Back to the future: Soil mapping in a digital age
Soil maps and the information they provide are fundamental not only to resource managers, but also to decision makers in local and central government.
Soils provide essential ecosystem services, including the production of food, fibre, and fuel, the provision of habitat, nutrient cycling, contaminant transformation, and water cycling. Generally in New Zealand, soil survey and mapping has been undertaken at map scales between 1:15 000 and 1:250 000, with S-map online requiring a minimum map scale of 1:50 000. More recently, land managers and regulators have shown interest in the development of maps at finer resolutions. With the advent of LiDAR we are now able to develop maps that represent the Earth’s surface at 5-m, 2-m, or even 1-m cell-size resolution (pixels). Add to this Landcare Research’s ability to predict soil chemical and physical properties from existing databases through S-map online, and we now have a powerful method to deliver high quality soil information not available before.
A field soil survey has traditionally been used to develop soil maps, and continues to be an essential part of mapping today. A soil survey involves collecting soil information across the landscape from soil pits, soil augering, road side cuttings, erosion scars, and describing their soil characteristics and properties. Soils are mapped across the landscape, based on the soil surveyors’ knowledge and conceptual ideas of where and how a soil occurs, using resources like aerial photographs. Digital Soil Mapping (DSM) and modelling follows a similar approach, except it builds quantitative statistical relationships between the soils observed and described, and maps representing the Earth’s surface. These maps may include attributes like slope, elevation, curvature, distance to streams, exposure to wind, areas of erosion, and landscape position on the Earth’s surface. Climate maps of rainfall, temperature, solar radiation, and soil moisture are also frequently used, as are maps of parent materials, and vegetation cover. The idea is that maps are chosen to represent the main soil forming factors: climate, organisms (including humans), relief, parent material, and time. As a generalised example, waterlogged, poorly oxygenated soils with pale subsoil colours are likely to occur in parts of the landscape where water accumulates (e.g. valley bottoms and in swales and hollows) (Fig. 1B), compared with well-drained soils that are more likely to occur on parts of the landscape shedding water (e.g. hill tops and ridges) (Fig. 1C&D).

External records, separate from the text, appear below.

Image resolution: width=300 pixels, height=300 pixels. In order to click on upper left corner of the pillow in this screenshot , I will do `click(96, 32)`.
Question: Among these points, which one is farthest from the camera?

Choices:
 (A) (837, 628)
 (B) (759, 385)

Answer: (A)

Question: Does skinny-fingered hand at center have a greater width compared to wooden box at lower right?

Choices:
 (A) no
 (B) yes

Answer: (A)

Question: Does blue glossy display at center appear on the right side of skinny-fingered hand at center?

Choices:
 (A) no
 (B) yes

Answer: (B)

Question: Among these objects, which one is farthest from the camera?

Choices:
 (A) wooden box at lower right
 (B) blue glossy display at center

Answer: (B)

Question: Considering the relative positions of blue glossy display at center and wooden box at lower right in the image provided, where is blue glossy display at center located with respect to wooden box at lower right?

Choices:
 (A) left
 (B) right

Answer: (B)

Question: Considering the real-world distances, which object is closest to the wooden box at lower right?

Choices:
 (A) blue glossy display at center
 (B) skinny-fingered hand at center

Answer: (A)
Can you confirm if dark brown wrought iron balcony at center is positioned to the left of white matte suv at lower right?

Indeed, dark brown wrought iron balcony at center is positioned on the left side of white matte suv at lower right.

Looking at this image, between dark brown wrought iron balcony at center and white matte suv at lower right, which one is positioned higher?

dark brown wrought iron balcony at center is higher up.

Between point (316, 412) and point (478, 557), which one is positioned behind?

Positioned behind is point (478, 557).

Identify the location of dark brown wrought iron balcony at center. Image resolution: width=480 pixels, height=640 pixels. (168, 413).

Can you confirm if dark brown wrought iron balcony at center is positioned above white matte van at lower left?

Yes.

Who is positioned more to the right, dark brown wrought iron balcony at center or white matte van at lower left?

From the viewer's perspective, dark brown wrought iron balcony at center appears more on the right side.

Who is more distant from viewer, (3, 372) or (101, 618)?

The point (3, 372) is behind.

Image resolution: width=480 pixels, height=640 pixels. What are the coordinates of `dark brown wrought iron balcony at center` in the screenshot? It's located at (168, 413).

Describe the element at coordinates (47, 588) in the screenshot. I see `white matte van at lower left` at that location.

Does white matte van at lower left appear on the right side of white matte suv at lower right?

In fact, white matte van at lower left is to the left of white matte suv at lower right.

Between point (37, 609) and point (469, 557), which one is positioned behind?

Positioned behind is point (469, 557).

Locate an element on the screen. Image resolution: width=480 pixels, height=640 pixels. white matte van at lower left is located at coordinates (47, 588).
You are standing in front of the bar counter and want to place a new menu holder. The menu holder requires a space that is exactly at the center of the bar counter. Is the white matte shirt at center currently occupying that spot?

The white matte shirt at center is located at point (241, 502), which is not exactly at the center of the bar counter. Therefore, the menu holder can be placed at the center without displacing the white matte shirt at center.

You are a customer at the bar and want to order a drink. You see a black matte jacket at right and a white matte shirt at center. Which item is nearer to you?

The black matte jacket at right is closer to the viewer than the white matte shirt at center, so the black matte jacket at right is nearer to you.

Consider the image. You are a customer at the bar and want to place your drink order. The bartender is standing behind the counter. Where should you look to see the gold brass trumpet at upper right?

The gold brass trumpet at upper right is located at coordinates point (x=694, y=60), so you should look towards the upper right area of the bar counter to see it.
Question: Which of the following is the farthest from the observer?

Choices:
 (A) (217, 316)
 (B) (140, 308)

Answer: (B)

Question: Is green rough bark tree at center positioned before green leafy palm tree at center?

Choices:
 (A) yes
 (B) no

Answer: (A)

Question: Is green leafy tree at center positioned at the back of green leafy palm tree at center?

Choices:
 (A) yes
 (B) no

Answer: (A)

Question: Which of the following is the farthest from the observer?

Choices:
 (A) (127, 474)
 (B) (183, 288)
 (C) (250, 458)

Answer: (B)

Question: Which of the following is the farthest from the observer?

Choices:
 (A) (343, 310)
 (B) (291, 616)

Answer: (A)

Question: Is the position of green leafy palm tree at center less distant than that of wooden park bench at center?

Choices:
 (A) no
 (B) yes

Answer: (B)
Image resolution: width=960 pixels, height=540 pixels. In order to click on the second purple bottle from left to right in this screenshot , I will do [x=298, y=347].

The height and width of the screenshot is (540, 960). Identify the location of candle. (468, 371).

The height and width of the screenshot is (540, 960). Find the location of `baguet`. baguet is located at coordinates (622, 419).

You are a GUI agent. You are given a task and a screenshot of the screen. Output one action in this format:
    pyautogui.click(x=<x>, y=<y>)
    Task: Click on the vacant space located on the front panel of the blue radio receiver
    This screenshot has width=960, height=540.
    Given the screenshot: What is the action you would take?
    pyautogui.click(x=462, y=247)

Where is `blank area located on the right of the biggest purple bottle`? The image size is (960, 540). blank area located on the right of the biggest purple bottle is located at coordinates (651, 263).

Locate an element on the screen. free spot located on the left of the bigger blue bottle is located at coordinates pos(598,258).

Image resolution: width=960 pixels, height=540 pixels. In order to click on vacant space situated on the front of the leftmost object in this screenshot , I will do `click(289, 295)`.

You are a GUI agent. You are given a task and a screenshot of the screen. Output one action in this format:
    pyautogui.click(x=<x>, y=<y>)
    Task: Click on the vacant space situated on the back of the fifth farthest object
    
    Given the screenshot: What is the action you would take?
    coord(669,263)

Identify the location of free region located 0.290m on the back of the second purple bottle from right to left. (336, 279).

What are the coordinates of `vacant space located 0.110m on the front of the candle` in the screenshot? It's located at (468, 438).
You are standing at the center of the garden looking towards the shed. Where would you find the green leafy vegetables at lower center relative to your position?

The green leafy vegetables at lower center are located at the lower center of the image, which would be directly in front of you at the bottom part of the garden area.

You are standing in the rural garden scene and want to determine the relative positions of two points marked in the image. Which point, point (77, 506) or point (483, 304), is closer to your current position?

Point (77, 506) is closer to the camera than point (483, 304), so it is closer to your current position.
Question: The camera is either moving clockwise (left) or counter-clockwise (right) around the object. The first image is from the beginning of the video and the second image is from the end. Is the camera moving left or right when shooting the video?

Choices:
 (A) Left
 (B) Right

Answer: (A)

In our mapping we used about 1300 observations across the Franklin region between Manukau Harbour and the Waikato River to predict subgroup soil classes at a 5-m cell size resolution (See Fig.1A). The main advantages of DSM over other mapping techniques are that the techniques are transparent, repeatable, and able to be up-dated (when more information becomes available), and that probability maps are provided along with model and validation statistics.